[Dataset items]
--- START ---
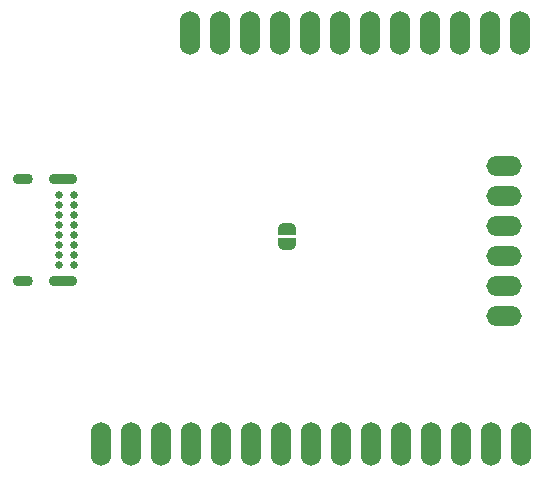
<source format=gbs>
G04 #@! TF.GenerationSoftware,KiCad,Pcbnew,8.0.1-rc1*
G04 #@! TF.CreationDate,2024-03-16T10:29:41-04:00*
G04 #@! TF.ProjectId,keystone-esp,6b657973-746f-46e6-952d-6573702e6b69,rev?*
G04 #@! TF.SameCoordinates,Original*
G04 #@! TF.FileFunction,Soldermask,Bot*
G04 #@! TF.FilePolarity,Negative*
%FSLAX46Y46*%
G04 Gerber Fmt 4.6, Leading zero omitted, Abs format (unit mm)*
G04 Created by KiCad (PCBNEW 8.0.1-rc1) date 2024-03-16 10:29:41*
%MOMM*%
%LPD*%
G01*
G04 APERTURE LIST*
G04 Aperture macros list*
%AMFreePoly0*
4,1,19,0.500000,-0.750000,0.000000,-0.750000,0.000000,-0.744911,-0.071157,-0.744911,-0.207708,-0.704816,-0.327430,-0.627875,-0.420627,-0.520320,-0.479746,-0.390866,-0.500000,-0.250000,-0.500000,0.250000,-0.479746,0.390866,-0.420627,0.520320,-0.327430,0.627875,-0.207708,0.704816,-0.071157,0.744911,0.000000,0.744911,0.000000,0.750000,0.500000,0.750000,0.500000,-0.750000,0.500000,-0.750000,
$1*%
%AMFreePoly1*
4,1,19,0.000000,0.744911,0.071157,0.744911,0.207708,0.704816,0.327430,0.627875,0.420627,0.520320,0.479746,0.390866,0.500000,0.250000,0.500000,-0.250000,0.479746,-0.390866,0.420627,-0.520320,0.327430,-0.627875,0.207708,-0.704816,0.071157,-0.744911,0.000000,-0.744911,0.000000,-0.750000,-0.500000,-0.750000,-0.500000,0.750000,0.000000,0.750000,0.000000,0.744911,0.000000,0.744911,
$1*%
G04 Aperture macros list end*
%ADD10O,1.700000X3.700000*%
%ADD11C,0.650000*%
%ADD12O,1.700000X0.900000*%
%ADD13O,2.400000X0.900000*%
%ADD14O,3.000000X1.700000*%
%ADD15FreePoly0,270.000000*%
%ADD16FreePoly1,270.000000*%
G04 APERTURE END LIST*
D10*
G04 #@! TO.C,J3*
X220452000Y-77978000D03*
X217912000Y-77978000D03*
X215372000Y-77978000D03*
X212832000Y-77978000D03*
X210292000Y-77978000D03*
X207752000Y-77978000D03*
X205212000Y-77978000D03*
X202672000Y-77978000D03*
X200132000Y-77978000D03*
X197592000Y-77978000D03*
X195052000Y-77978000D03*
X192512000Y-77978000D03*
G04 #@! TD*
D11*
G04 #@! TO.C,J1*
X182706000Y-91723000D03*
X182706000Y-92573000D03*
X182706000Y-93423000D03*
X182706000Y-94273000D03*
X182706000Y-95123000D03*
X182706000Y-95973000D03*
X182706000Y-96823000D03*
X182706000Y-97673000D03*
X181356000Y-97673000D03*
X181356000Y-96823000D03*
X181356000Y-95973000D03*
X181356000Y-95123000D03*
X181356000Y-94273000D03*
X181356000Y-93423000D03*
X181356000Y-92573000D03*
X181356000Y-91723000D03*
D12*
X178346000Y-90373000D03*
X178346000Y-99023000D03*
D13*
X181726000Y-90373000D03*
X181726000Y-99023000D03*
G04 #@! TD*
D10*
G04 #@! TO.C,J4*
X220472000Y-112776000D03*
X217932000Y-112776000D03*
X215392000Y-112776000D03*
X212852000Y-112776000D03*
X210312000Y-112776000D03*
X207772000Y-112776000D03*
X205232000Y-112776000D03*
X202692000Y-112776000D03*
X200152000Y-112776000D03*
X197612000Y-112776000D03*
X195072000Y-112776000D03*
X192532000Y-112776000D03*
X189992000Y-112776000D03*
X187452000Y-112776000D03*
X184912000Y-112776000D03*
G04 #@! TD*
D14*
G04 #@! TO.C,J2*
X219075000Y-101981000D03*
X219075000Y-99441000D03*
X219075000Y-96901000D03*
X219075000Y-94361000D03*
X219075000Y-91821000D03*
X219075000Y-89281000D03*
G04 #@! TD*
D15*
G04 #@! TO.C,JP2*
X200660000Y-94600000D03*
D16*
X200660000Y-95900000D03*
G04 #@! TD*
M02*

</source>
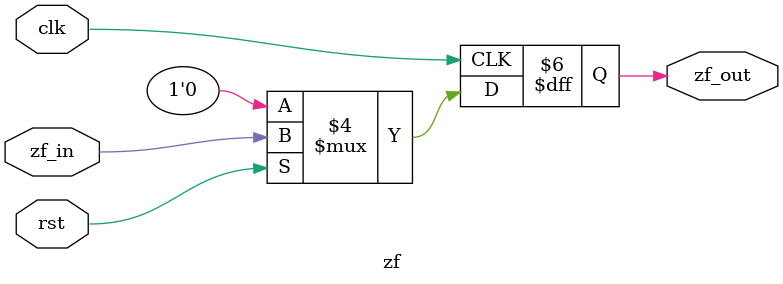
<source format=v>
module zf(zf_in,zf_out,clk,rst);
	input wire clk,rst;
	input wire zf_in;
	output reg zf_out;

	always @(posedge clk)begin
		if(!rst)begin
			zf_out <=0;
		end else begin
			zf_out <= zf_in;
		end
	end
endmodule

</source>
--- END ---
--- START ---
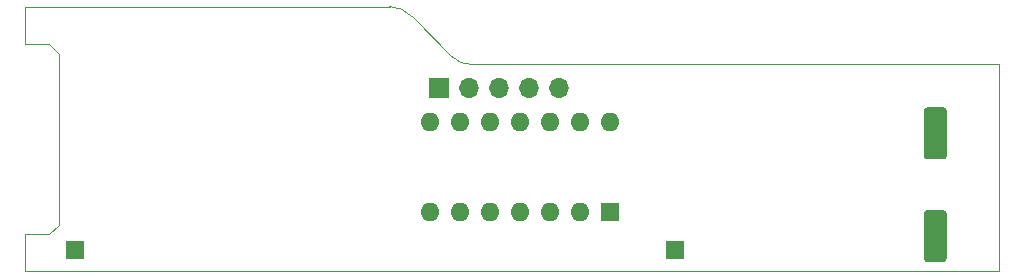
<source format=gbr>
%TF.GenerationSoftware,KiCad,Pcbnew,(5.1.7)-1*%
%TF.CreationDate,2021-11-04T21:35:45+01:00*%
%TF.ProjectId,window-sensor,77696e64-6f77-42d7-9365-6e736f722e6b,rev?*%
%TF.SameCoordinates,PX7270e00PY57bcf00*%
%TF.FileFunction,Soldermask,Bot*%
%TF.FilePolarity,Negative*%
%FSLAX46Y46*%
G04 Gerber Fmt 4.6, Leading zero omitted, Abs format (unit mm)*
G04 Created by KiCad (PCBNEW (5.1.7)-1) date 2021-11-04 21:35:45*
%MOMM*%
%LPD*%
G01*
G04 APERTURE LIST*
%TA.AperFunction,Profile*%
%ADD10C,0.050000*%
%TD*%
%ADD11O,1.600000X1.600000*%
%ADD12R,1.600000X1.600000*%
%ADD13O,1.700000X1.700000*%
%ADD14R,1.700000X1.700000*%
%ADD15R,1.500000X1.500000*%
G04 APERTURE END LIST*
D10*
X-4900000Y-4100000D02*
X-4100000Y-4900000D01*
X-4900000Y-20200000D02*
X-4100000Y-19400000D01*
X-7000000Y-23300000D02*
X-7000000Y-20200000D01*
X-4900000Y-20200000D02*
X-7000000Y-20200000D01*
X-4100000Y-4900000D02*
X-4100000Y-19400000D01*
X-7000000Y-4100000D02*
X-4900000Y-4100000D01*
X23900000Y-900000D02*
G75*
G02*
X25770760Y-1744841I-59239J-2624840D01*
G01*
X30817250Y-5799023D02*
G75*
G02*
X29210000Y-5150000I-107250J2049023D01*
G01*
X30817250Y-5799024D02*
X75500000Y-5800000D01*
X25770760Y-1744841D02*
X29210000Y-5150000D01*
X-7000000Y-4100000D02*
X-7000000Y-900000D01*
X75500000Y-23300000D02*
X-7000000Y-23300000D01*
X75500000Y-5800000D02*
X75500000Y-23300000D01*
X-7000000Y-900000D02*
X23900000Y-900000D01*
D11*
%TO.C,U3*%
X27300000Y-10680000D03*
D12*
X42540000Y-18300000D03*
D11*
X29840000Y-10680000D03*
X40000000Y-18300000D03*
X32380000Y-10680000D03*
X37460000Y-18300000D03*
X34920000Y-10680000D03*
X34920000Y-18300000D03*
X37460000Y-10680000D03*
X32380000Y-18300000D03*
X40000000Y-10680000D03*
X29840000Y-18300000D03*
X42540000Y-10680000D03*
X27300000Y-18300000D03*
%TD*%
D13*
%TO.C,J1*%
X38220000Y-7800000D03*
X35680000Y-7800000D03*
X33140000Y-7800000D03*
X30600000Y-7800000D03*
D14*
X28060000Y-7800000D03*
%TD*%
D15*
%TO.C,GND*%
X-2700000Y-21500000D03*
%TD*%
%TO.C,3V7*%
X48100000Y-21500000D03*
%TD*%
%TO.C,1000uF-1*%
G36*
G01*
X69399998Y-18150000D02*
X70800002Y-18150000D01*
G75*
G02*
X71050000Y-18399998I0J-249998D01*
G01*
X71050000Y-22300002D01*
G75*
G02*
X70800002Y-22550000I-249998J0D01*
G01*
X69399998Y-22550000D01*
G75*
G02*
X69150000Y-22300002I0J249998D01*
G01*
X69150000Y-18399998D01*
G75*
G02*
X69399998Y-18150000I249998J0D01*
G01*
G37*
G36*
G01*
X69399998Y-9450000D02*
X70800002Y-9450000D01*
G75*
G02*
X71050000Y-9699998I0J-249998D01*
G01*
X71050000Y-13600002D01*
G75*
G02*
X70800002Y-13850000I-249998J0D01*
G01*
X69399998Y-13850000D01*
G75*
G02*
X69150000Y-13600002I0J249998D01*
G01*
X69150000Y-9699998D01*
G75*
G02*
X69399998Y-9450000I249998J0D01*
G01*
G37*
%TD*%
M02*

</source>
--- END ---
--- START ---
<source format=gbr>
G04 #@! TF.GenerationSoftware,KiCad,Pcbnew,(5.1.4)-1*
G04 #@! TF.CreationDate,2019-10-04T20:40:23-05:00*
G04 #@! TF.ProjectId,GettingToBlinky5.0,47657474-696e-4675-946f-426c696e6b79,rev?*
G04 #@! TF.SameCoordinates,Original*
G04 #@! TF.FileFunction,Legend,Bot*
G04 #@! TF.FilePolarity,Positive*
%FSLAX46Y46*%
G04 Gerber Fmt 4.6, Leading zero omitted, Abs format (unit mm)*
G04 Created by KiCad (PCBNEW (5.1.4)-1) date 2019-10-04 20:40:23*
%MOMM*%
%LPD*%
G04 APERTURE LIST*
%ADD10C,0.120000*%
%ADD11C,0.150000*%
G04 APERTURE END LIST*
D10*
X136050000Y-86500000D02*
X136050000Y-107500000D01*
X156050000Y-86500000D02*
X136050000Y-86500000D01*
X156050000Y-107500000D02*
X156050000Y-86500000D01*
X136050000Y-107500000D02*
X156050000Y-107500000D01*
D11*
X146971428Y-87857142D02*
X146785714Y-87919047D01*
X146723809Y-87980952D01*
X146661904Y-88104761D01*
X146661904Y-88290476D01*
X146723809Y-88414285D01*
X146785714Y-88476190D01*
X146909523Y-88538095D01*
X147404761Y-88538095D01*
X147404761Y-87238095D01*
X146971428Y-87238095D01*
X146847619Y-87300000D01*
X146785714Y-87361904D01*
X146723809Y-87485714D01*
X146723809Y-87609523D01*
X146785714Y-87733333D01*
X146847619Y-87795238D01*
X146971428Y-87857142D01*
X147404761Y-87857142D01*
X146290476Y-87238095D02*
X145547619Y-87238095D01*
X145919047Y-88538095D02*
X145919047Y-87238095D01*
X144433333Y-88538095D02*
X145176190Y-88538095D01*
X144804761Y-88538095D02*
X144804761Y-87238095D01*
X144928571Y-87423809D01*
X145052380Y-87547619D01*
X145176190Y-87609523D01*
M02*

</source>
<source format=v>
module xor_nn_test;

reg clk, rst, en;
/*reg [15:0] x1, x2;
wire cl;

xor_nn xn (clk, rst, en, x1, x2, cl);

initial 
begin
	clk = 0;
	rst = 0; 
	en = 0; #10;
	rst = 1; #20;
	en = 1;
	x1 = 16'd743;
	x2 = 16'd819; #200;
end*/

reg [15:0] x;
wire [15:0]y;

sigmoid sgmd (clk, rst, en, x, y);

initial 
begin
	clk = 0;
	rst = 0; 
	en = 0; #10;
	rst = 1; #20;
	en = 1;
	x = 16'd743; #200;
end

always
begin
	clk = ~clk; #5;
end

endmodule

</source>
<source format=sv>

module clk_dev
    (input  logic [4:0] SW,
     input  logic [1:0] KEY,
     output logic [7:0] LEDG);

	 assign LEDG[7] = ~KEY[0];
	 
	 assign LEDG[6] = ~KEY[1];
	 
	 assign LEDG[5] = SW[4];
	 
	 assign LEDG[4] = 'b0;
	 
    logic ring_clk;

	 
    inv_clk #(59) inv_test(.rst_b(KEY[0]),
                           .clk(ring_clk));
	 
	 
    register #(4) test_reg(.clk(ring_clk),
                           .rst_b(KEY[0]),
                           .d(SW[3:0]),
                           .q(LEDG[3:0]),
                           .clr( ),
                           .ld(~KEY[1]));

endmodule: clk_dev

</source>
--- END ---
ACTIVITY:
Wherever a line above contains "SameCoordinates", copy that line.

TASK OUTPUT:
G04 #@! TF.SameCoordinates,Original*
%TF.SameCoordinates,PX7270e00PY57bcf00*%
G04 #@! TF.SameCoordinates,Original*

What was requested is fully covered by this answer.